Wired Magazine has offered up an excellent primer on Manga's definition, history, formal properties, and popularity. Just click the title of this post before Astro Boy (or should I call him "Mighty Atom?") flies off the page, and you can read and download a Manga primer written in a Manga style!
**Thanks to Adam C. for sending me the link!

Monday, October 22, 2007

Frey and Fisher Visual Literacy Collection Cover


Corwin Press has posted a cover image for the upcoming collection Teaching Visual Literacy Using Comic Books, Graphic Novels, Anime, Cartoons, and More to Develop Comprehension and Thinking Skills!

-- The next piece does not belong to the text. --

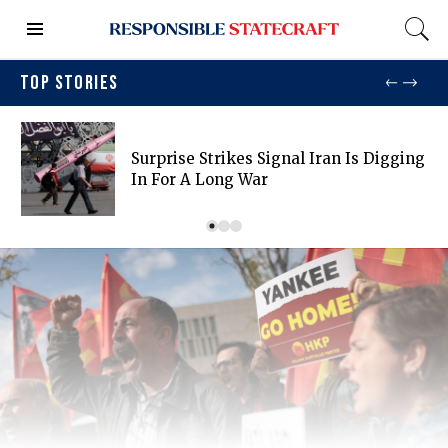
TOP STORIES
Surprise Strikes Signal Iran Is Digging
In For A Long War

Edited by Nancy Frey and Douglas Fisher and including an essay by yours truly, this book is going to be a great addition to the field once it hits the shelves in early 2008. I'll post a larger cover image when I can get one.


Thursday, October 18, 2007

Nate Fisher Speaks Out

Suggesting that his school administration completely sold him out while also saying that he made an honest mistake in giving a student Daniel Clowes' Eightball #22 to read, former Guilford High School (Connecticut) English Teacher Nate Fisher is finally speaking about the incident that garnered national attention.

He says he remembered reading the book in a graphic novel class taken at UConn. As someone who teaches both "graphic novels as literature" and "graphic novels as Young Adult literature" courses, my guess is that he took a course more similar to the former than the latter.

I can't help but think what graphic novels might be in his class if he had been able to take a pedagogically-centered graphic novel course in college, though. If he'd been a student in my class, he probably wouldn't have read Eightball, but he would have read Will Eisner's A Contract With God and Brian K. Vaughn's Pride of Baghdad. He would have learned not to shy away from challenging material and how to protect himself and his students' intellectual freedoms as well.

Perhaps teacher educators need to give the graphic novel more attention in their methods and YA lit classes. I know of many college-level graphic novel classes, but I know of no graphic novel-themed education classes besides the one I taught last summer and may teach again this summer. I wonder if Mr. Fisher would have taken such a class, and if he had, if he would have still included the Clowes book in his classroom...

At any rate, here's hoping that Mr. Fisher is able to find employment as a teacher once again and also that his experience with overzealous parents and sadly typical administrators and central office personnel hasn't turned him off of graphic novels for good.

Friday, October 05, 2007

Me, Iowa, October 2008!


The Iowa Council of Teachers of English has asked me to be a keynote speaker at their 2008 convention! Wow! It's a real honor, especially since John Golden will be another keynote presenter. ICTE and I are in talks right now, so I'll post more later, but how fun to have this to look forward to, and how exciting that ICTE is this interested in using sequential art narratives in the classroom!!!! Having spent so much time in Mississippi lately, it was refreshing to see folks receptive to my work and ideas.